Umuntu ngumuntu ngabantu

Tableaux 92 Voici trois ou quatre jours, j’ai reçu le message suivant. L’affaire est trop sérieuse pour que cette fois je laisse de côté ma pirogue et mes plaisanteries d’écrivain virtuel en  peau de banane :

Seul un amoureux de l’humanité peut raisonner de la sorte. Enseigner l’Histoire, toute l’Histoire c’est respecter l’humanité dans sa totalité. C’est retrouver une dignité en apprenant de ses erreurs et en assumant son passé. Sans verser dans le jugement inutile. La philosophie Ubuntu nous enseigne que chaque être humain est important car il est lié aux autres êtres humains. Il est humilié quand les autres le sont, opprimé quand les autres le sont aussi. Les africains partagent la douleur des juifs. « Umuntu ngumuntu ngabantu » (je suis ce que je suis grâce à ce que nous sommes tous).

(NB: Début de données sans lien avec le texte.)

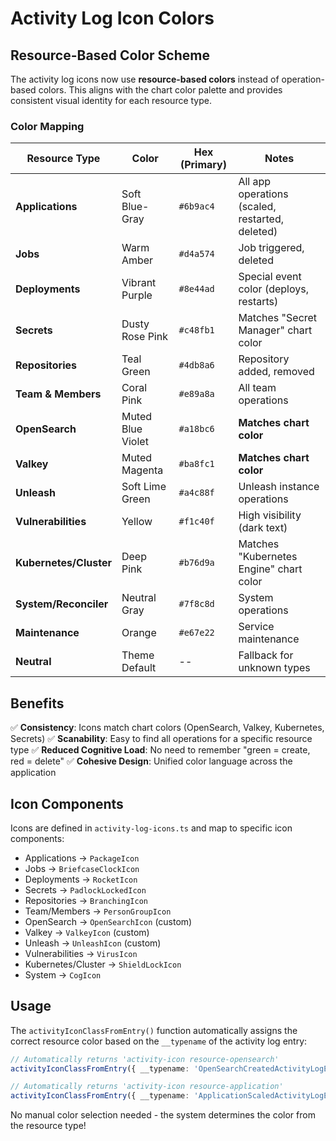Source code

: # Activity Log Icon Colors

## Resource-Based Color Scheme

The activity log icons now use **resource-based colors** instead of operation-based colors. This aligns with the chart color palette and provides consistent visual identity for each resource type.

### Color Mapping

| Resource Type          | Color             | Hex (Primary) | Notes                                           |
| ---------------------- | ----------------- | ------------- | ----------------------------------------------- |
| **Applications**       | Soft Blue-Gray    | `#6b9ac4`     | All app operations (scaled, restarted, deleted) |
| **Jobs**               | Warm Amber        | `#d4a574`     | Job triggered, deleted                          |
| **Deployments**        | Vibrant Purple    | `#8e44ad`     | Special event color (deploys, restarts)         |
| **Secrets**            | Dusty Rose Pink   | `#c48fb1`     | Matches "Secret Manager" chart color            |
| **Repositories**       | Teal Green        | `#4db8a6`     | Repository added, removed                       |
| **Team & Members**     | Coral Pink        | `#e89a8a`     | All team operations                             |
| **OpenSearch**         | Muted Blue Violet | `#a18bc6`     | **Matches chart color**                         |
| **Valkey**             | Muted Magenta     | `#ba8fc1`     | **Matches chart color**                         |
| **Unleash**            | Soft Lime Green   | `#a4c88f`     | Unleash instance operations                     |
| **Vulnerabilities**    | Yellow            | `#f1c40f`     | High visibility (dark text)                     |
| **Kubernetes/Cluster** | Deep Pink         | `#b76d9a`     | Matches "Kubernetes Engine" chart color         |
| **System/Reconciler**  | Neutral Gray      | `#7f8c8d`     | System operations                               |
| **Maintenance**        | Orange            | `#e67e22`     | Service maintenance                             |
| **Neutral**            | Theme Default     | --            | Fallback for unknown types                      |

## Benefits

✅ **Consistency**: Icons match chart colors (OpenSearch, Valkey, Kubernetes, Secrets)
✅ **Scanability**: Easy to find all operations for a specific resource type
✅ **Reduced Cognitive Load**: No need to remember "green = create, red = delete"
✅ **Cohesive Design**: Unified color language across the application

## Icon Components

Icons are defined in `activity-log-icons.ts` and map to specific icon components:

- Applications → `PackageIcon`
- Jobs → `BriefcaseClockIcon`
- Deployments → `RocketIcon`
- Secrets → `PadlockLockedIcon`
- Repositories → `BranchingIcon`
- Team/Members → `PersonGroupIcon`
- OpenSearch → `OpenSearchIcon` (custom)
- Valkey → `ValkeyIcon` (custom)
- Unleash → `UnleashIcon` (custom)
- Vulnerabilities → `VirusIcon`
- Kubernetes/Cluster → `ShieldLockIcon`
- System → `CogIcon`

## Usage

The `activityIconClassFromEntry()` function automatically assigns the correct resource color based on the `__typename` of the activity log entry:

```typescript
// Automatically returns 'activity-icon resource-opensearch'
activityIconClassFromEntry({ __typename: 'OpenSearchCreatedActivityLogEntry' });

// Automatically returns 'activity-icon resource-application'
activityIconClassFromEntry({ __typename: 'ApplicationScaledActivityLogEntry' });
```

No manual color selection needed - the system determines the color from the resource type!
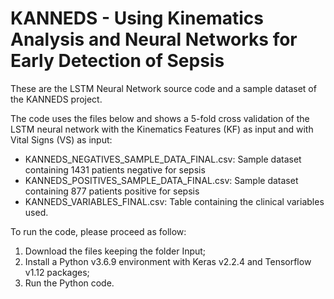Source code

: # KANNEDS - Using Kinematics Analysis and Neural Networks for Early Detection of Sepsis

These are the LSTM Neural Network source code and a sample dataset of the KANNEDS project. 

The code uses the files below and shows a 5-fold cross validation of the LSTM neural network with the Kinematics Features (KF) as input and with Vital Signs (VS) as input:
-	KANNEDS_NEGATIVES_SAMPLE_DATA_FINAL.csv: Sample dataset containing 1431 patients negative for sepsis
-	KANNEDS_POSITIVES_SAMPLE_DATA_FINAL.csv: Sample dataset containing 877 patients positive for sepsis
-	KANNEDS_VARIABLES_FINAL.csv: Table containing the clinical variables used.
   
To run the code, please proceed as follow:
1.	Download the files keeping the folder Input;
2.	Install a Python v3.6.9 environment with Keras v2.2.4 and Tensorflow v1.12 packages;
3.	Run the Python code.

Nous savons que chaque individu a besoin des autres pour vivre pleinement. Nous voulons juste nous battre pour revendiquer notre existence au même titre qu’un juif, un musulman, un occidental, un oriental. Cette manière de penser dépasse d’ailleurs les frontières africaines. L’anglais John Donne disait au 17 ème siècle « La mort de tout homme me diminue parce que je suis membre du genre humain. Aussi n’envoie jamais demander pour qui sonne le glas : il sonne pour toi ».
 Alors merci Cervières d’avoir partagé, toi l’amoureux de l’humanité. Au plaisir de te relire.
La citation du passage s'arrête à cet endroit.